Power supplies and other components that are brick-shaped rather than plate-shaped should be placed in the lower area of the T0 chassis. To improve cooling efficiency, these components can be equipped with open radiators. Chassis with sufficient thickness must be equipped with connectors for vertical mounting of PCI Express cards, as well as the chassis itself. One of the problems that engineers are still working on, as they themselves reported, is finding the right slope for DIMM connectors, which are usually positioned at an angle. Ideally, one of the engineers said, the connector should allow the module to enter it almost parallel to the main Board, as in a laptop. But we still need to think about it.

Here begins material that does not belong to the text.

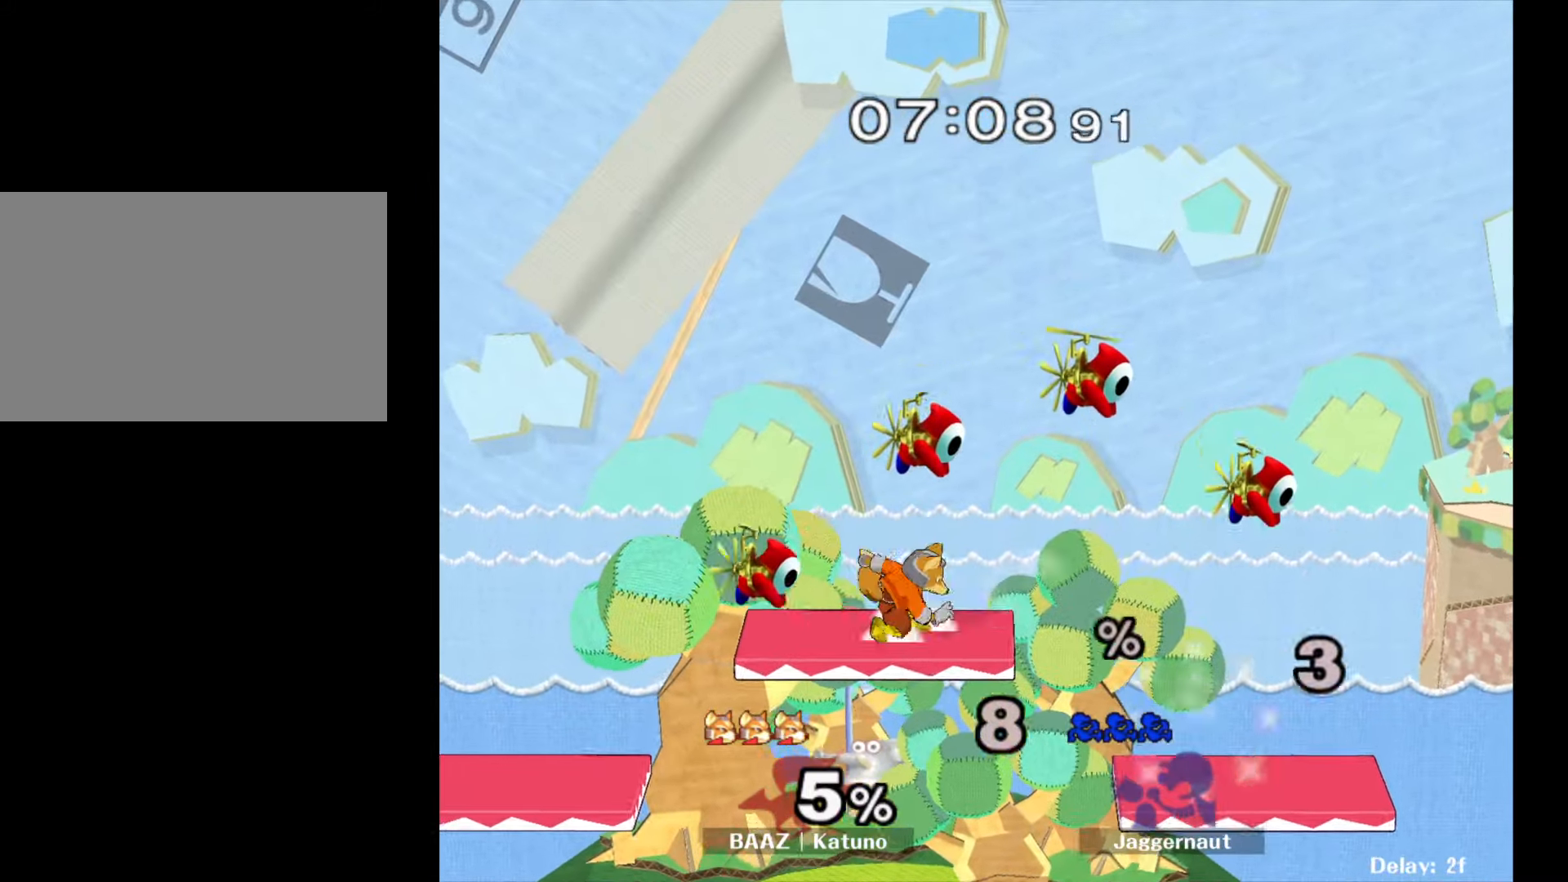
{"buttons": ["L1", "R1"], "left_stick": "right", "right_stick": "center", "events": [[283, "left_stick", "right"]]}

The idea of filling the chassis with components as tightly as possible, with the condition that they do not create obstacles to the circulation of the liquid, may be a good idea. But, according to the engineers, in any case, it is necessary to maintain a sufficient distance between the components in the T2 zone located at the very top and the top point of the liquid, as well as between the components in the T1 zone located at the very bottom and the bottom of the tank.

Forced pause

Further, the success of immersion cooling systems will depend on demand. In the current environment, when data centers have a minimal number of employees, and many research centers are closed, demand will not come instantly. We are at a fork in the road that has been created by circumstances beyond our control. So today we can only wonder if the big players will listen to Yogi Berra’s advice and follow it.

If the economy returns to its previous growth rate in the near future, it is likely that the era of submersible cooling will begin — a technology that can cool growing capacity and do it more cost-effectively. Of course, the coolant tanks may not get into every data center while we’re alive. But at least for high-performance computing systems (HPC), they are about to become indispensable. Major players may well be among the first to arm themselves with this technology.